L’incroyable évolution des anges, esprits désincarnés devenus anges gardiens
Les messagers divins qui décorent nos sapins de Noël n’ont pas toujours eu l’apparence que nous leur connaissons.
Un ange semblable à ceux qui ornent les sapins de Noël, peint sur le mur d’une chapelle italienne du 14e siècle.
En décembre, des humanoïdes ailés investissent les vitrines des boutiques, décorent le sommet des sapins de Noël... Pourtant, ces créatures n’ont pas toujours eu l’apparence que nous leur connaissons.

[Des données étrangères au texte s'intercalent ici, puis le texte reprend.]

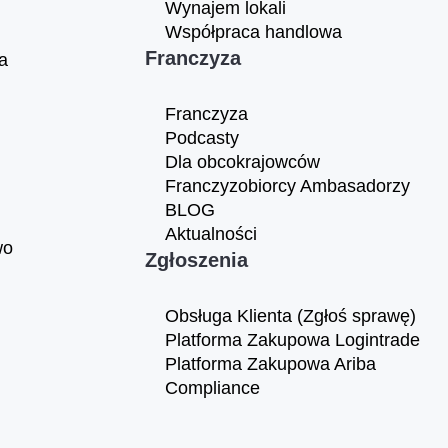
Wynajem lokali
Współpraca handlowa
Franczyza
a
Franczyza
Podcasty
Dla obcokrajowców
Franczyzobiorcy Ambasadorzy
BLOG
Aktualności
wo
Zgłoszenia
Obsługa Klienta (Zgłoś sprawę)
Platforma Zakupowa Logintrade
Platforma Zakupowa Ariba
Compliance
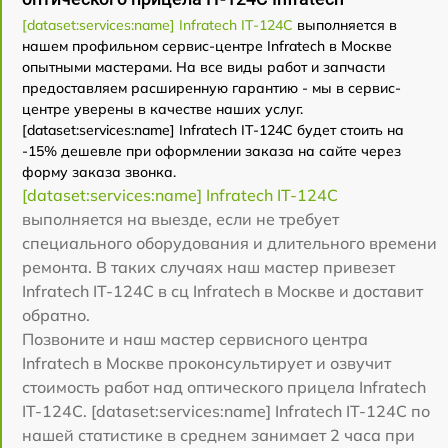
[dataset:services:name] Infratech IT-124C
выполняется в
нашем профильном сервис-центре Infratech в Москве
опытными мастерами. На все виды работ и запчасти
предоставляем расширенную гарантию - мы в сервис-
центре уверены в качестве наших услуг.
[dataset:services:name] Infratech IT-124C будет стоить на
-15% дешевле при оформлении заказа на сайте через
форму заказа звонка.
[dataset:services:name] Infratech IT-124C
выполняется на выезде, если не требует
специального оборудования и длительного времени
ремонта. В таких случаях наш мастер привезет
Infratech IT-124C в сц Infratech в Москве и доставит
обратно.
Позвоните и наш мастер сервисного центра
Infratech в Москве проконсультирует и озвучит
стоимость работ над оптического прицела Infratech
IT-124C. [dataset:services:name] Infratech IT-124C по
нашей статистике в среднем занимает 2 часа при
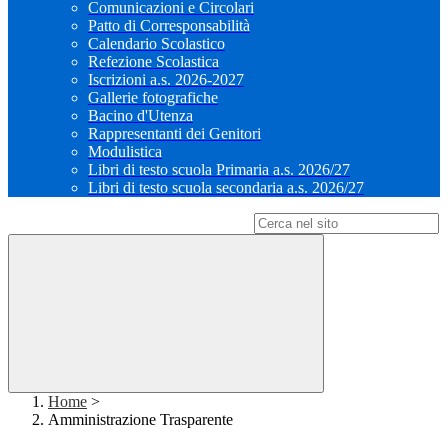
Comunicazioni e Circolari
Patto di Corresponsabilità
Calendario Scolastico
Refezione Scolastica
Iscrizioni a.s. 2026-2027
Gallerie fotografiche
Bacino d'Utenza
Rappresentanti dei Genitori
Modulistica
Libri di testo scuola Primaria a.s. 2026/27
Libri di testo scuola secondaria a.s. 2026/27
Campo di ricerca per le pagine del sito
Home
>
Amministrazione Trasparente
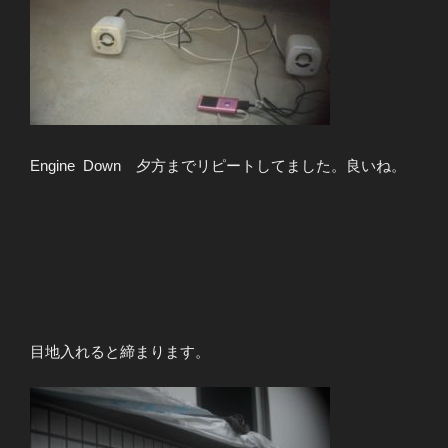
Engine Down 夕方までリピートしてました。良いね。
目地入れると締まります。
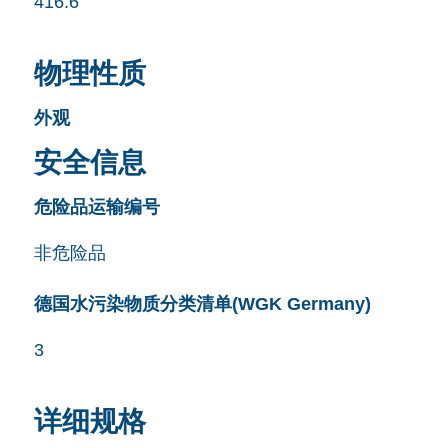
416.6
物理性质
外观
安全信息
危险品运输编号
非危险品
德国水污染物质分类清单(WGK Germany)
3
详细规格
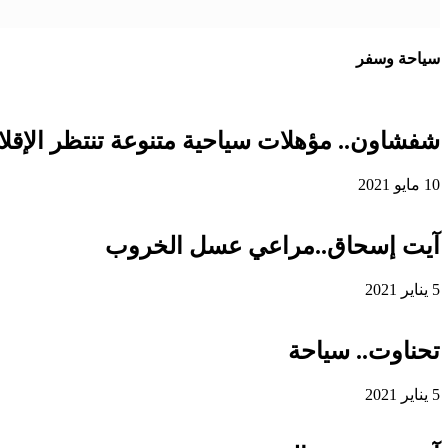
سياحة وسفر
شفشاون.. مؤهلات سياحية متنوعة تنتظر الإقلاع
10 مايو 2021
آيت إسحاق..مراعي عسل الخروب
5 يناير 2021
تحناوت.. سياحة
5 يناير 2021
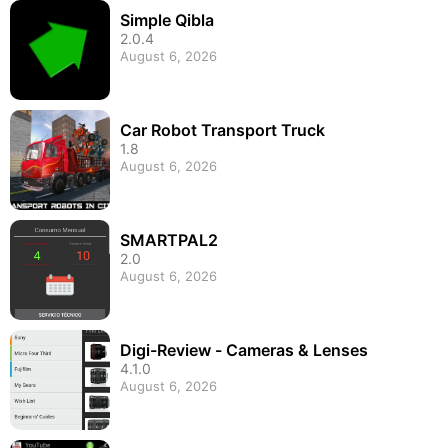
Simple Qibla
2.0.4
August 6, 2026
Car Robot Transport Truck
1.8
August 6, 2026
SMARTPAL2
2.0
August 6, 2026
Digi-Review - Cameras & Lenses
4.1.0
August 6, 2026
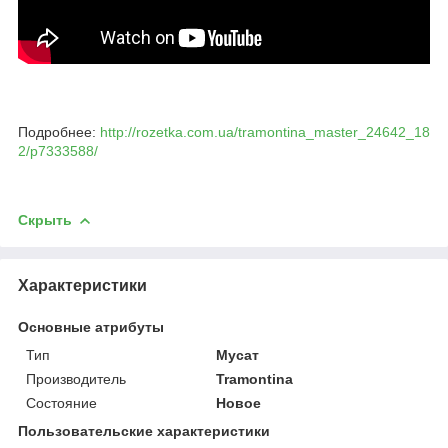
Подробнее:
http://rozetka.com.ua/tramontina_master_24642_18
2/p7333588/
Скрыть
Характеристики
Основные атрибуты
Тип
Мусат
Производитель
Tramontina
Состояние
Новое
Пользовательские характеристики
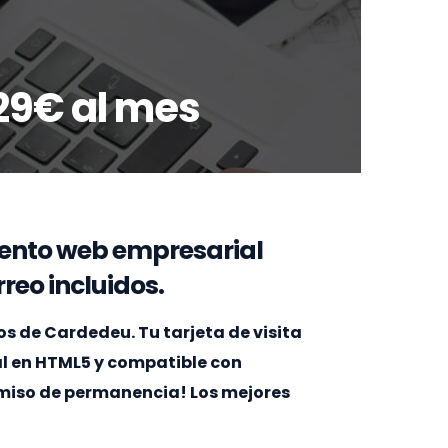
29€ al mes
ento web empresarial
reo incluidos.
 de Cardedeu. Tu tarjeta de visita
al en HTML5 y compatible con
omiso de permanencia! Los mejores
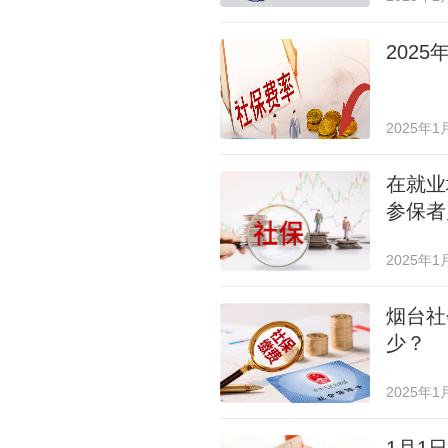
202
2025年1
在就业
参保者
2025年1
烟台社
少？
2025年1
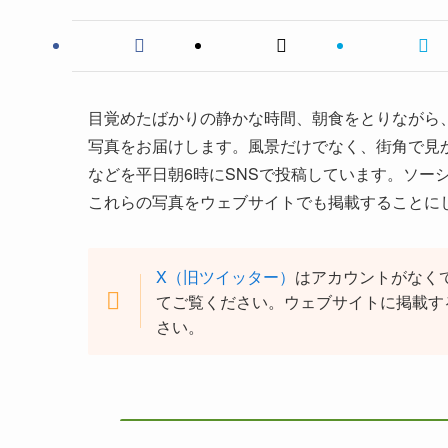
目覚めたばかりの静かな時間、朝食をとりながら、
写真をお届けします。風景だけでなく、街角で見
などを平日朝6時にSNSで投稿しています。ソー
これらの写真をウェブサイトでも掲載することに
X（旧ツイッター）
はアカウントがなく
てご覧ください。ウェブサイトに掲載す
さい。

Aujourd’hui représentés sous les traits de personnes volantes vêtues de robes diaphanes, les anges, en particulier ceux de Noël, ont revêtu plusieurs formes. Esprits désincarnés devenus gardiens à plumes, ils sont le reflet de l’évolution de la pensée religieuse sur des milliers d’années.
« L’angélologie est abondante et intéressante, mais elle est en quelque sorte tombée dans l’oubli », explique John Cavadini, chaire de théologie à l’université de Notre Dame.

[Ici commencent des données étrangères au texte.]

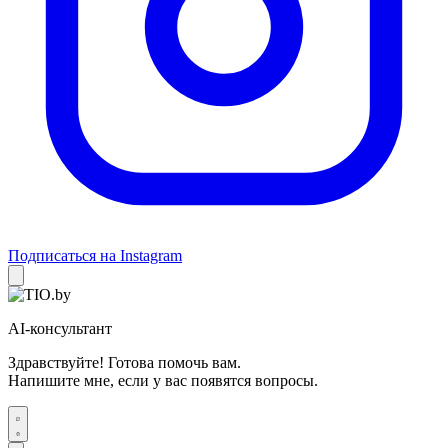
Подписаться на Instagram
AI-консультант
Здравствуйте! Готова помочь вам.
Напишите мне, если у вас появятся вопросы.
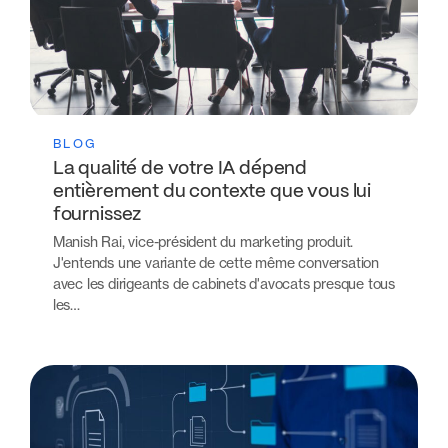
BLOG
La qualité de votre IA dépend
entièrement du contexte que vous lui
fournissez
Manish Rai, vice-président du marketing produit.
J'entends une variante de cette même conversation
avec les dirigeants de cabinets d'avocats presque tous
les…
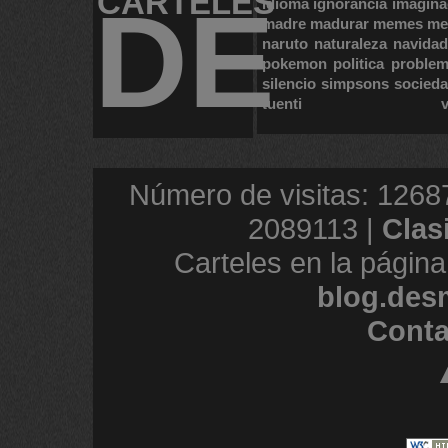
CARTELES
DE
idioma
ignorancia
imagina
madre
madurar
memes
me
naruto
naturaleza
navidad
pokemon
politica
proble
silencio
simpsons
socied
tuenti
Número de visitas: 1268
2089113 |
Clas
Carteles en la página
blog.des
Conta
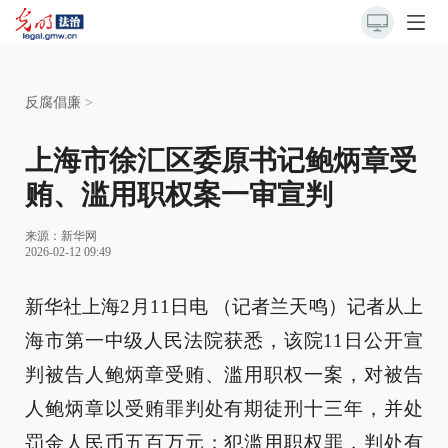
反腐倡廉
>
上海市徐汇区委原书记鲍炳章受
贿、滥用职权案一审宣判
来源：
新华网
2026-02-12 09:49
新华社上海2月11日电 （记者兰天鸣）记者从上
海市第一中级人民法院获悉，该院11日公开宣
判被告人鲍炳章受贿、滥用职权一案，对被告
人鲍炳章以受贿罪判处有期徒刑十三年，并处
罚金人民币五百万元；犯滥用职权罪，判处有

« Lorsque nous pensons aux anges, nous voyons les créatures qui ornent les cartes de vœux », ajoute-t-il. « Mais de nombreuses personnes, notamment dans l’Antiquité, s’intéressaient à eux », à leur apparence, leur organisation et leurs comportements.
Dans la Bible, les anges (terme qui vient du grec « angelos », qui signifie « messager » en français) sont des envoyés de Dieu. Les Saintes Écritures n’en disent toutefois pas plus, ce qui a ouvert la porte à l’interprétation.

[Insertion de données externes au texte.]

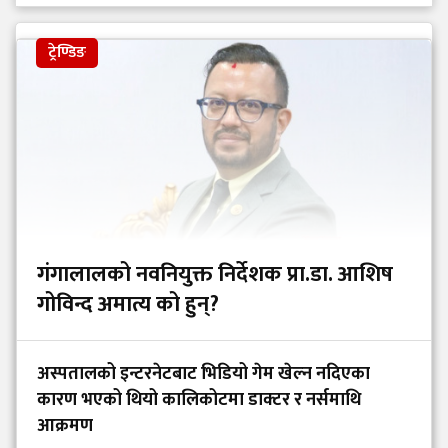
ट्रेण्डिङ
गंगालालको नवनियुक्त निर्देशक प्रा.डा. आशिष
गोविन्द अमात्य को हुन्?
अस्पतालको इन्टरनेटबाट भिडियो गेम खेल्न नदिएका
कारण भएको थियो कालिकोटमा डाक्टर र नर्समाथि
आक्रमण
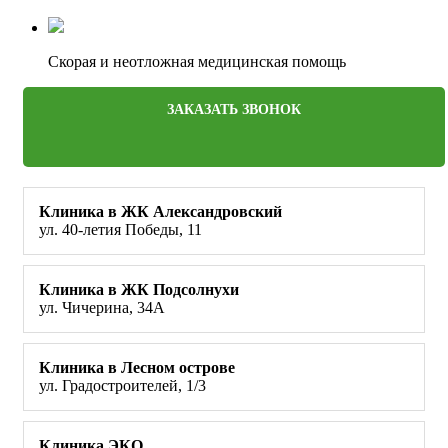
Скорая и неотложная медицинская помощь
ЗАКАЗАТЬ ЗВОНОК
Клиника в ЖК Александровский
ул. 40-летия Победы, 11
Клиника в ЖК Подсолнухи
ул. Чичерина, 34А
Клиника в Лесном острове
ул. Градостроителей, 1/3
Клиника ЭКО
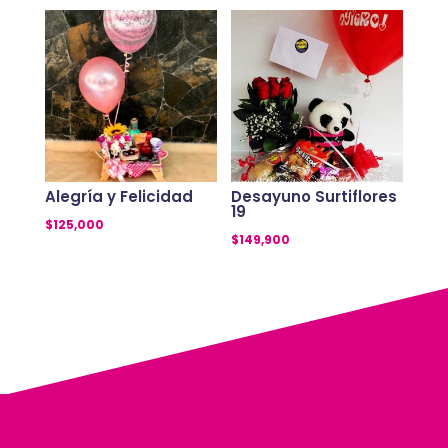
Alegría y Felicidad
Desayuno Surtiflores
19
$
125,000
$
149,900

« Il y a peu d’informations à leur sujet et c’est ce qui est fascinant », confie Ellen Muehlberger, professeure en études Moyen-Orientales à l’université du Michigan.
« LA MÊME SUBSTANCE QUE DIEU »
Au début du christianisme, certains croyants pensaient que Jésus-Christ était lui-même un ange, explique la professeure.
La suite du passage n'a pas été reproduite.